A central theme in my work has been modern craft: the application of skilled making to the world around us.
Despite the fact that it is frequently positioned as inferior to fine art and industrial production, craft is in fact a vital presence in both spheres. I’ve pursued this idea recently in the book Art in the Making, co-authored with Julia Bryan-Wilson, published in 2016 by Thames and Hudson, and in this essay for the V&A.
In my two-plus years as director of the Museum of Arts and Design, I attempted to reclaim the institution’s founding mission to champion craft. This initiative was expressed in exhibitions such as NYC Makers, Pathmakers: Women in Art Craft and Design, Midcentury and Today, and monographic shows about furniture artist Wendell Castle, mannequin impresario Ralph Pucci, Dutch designers Studio Job, and the groundbreaking ceramic artist Peter Voulkos.

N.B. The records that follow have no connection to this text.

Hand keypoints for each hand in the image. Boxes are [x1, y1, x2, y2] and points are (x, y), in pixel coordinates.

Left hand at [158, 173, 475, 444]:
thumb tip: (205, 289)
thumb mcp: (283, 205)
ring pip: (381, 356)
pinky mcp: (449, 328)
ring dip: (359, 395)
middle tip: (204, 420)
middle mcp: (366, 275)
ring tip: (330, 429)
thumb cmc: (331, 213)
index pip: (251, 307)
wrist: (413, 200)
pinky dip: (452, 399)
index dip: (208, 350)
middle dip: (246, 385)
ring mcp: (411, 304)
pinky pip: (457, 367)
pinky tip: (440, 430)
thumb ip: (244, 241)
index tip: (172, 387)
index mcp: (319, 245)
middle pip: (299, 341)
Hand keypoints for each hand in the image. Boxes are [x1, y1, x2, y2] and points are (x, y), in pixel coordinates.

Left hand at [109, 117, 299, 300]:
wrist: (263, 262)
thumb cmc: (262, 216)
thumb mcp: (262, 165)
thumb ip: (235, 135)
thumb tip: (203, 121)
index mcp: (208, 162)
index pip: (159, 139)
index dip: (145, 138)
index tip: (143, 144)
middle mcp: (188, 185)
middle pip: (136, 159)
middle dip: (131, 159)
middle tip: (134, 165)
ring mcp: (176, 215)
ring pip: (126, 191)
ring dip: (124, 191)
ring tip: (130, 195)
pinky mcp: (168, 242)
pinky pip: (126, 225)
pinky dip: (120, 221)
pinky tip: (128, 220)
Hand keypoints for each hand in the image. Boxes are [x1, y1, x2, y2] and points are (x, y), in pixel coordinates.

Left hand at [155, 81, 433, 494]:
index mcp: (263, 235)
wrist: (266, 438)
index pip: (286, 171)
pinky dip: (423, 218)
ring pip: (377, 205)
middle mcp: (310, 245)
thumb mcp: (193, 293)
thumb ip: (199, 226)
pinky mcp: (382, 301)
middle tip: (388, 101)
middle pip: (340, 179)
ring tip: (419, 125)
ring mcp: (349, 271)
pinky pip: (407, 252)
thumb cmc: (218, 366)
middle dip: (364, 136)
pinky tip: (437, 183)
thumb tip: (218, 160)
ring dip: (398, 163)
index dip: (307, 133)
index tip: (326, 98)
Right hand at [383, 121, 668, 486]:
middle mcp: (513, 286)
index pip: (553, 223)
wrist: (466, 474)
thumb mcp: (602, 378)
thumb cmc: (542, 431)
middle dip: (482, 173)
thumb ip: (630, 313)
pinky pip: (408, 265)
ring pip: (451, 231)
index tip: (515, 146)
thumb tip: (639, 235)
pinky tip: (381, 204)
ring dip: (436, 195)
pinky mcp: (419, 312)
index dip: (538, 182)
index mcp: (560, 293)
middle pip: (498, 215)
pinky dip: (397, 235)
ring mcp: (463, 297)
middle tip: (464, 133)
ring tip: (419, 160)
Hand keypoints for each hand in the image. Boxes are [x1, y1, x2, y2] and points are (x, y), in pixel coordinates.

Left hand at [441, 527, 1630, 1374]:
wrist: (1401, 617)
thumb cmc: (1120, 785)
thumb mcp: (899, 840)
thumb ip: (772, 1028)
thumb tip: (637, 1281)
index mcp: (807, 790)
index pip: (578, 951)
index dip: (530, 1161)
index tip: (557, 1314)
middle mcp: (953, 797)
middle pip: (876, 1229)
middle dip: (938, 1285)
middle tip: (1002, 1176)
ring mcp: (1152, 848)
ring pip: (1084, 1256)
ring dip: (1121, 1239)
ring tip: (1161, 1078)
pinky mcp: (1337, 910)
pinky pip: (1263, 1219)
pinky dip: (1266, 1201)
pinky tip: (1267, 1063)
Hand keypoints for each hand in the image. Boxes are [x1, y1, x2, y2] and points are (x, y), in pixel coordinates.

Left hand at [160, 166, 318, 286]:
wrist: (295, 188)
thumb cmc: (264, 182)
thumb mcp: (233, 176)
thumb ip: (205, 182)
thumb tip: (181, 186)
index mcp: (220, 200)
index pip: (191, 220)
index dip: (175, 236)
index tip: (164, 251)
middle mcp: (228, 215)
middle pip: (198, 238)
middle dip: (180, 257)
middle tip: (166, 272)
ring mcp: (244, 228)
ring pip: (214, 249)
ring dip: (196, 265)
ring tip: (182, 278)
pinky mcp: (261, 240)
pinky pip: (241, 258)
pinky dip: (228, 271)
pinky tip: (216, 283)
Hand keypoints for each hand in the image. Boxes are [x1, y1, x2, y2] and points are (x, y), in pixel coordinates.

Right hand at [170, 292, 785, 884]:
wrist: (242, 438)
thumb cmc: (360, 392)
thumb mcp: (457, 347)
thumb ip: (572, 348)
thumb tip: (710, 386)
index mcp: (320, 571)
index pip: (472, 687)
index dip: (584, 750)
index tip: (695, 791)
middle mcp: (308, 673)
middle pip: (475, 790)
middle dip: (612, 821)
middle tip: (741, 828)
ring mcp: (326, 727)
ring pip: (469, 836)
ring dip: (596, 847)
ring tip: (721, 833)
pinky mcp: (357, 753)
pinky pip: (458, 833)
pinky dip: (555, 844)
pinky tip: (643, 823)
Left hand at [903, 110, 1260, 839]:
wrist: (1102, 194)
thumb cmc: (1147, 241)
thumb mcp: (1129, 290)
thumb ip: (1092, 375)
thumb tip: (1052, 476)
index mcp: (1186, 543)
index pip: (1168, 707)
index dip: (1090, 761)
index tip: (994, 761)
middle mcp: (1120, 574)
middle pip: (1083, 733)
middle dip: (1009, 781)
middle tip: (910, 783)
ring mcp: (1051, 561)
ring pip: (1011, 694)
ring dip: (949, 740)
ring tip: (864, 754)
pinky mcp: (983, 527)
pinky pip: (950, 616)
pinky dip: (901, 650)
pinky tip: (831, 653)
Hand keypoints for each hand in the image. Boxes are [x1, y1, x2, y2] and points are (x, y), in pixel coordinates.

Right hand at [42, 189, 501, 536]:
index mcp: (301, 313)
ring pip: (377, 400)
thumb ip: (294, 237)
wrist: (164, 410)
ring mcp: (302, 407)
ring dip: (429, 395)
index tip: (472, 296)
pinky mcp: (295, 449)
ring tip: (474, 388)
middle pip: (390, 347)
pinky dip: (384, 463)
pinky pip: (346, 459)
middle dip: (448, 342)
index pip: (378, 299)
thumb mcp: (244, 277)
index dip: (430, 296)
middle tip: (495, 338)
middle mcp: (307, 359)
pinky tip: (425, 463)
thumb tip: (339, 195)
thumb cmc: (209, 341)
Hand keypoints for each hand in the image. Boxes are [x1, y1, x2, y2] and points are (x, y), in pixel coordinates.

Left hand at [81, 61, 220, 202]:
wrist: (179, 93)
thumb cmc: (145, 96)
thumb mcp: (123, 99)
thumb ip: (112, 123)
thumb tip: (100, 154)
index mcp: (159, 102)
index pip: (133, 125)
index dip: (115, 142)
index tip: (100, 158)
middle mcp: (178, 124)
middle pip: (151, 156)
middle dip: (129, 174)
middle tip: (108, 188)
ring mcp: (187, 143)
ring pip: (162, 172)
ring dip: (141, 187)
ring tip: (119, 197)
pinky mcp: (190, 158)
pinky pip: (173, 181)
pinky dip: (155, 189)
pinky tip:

I’ve also investigated the cultural history of skill in three books, Thinking Through Craft (2007), The Craft Reader (2010), and Invention of Craft (2013). By considering the idea of craft from multiple perspectives - art and design practice, engineering, politics, and assertions of identity - I have argued for the crucial importance of artisanal values to modern life.
My essays on craft have also appeared in other contexts, such as a discussion of handmade copies in the edited volume The Studio Reader and a not-quite-final goodbye to craft in Nation Building, as well as regular contributions to the leading British publication Crafts Magazine.
Finally, along with the other co-editors of the triannual Journal of Modern Craft, published by Taylor & Francis, I have built a platform for scholarly discourse on the subject. The journal’s affiliated website offers some freely downloadable articles, blog posts, and related content.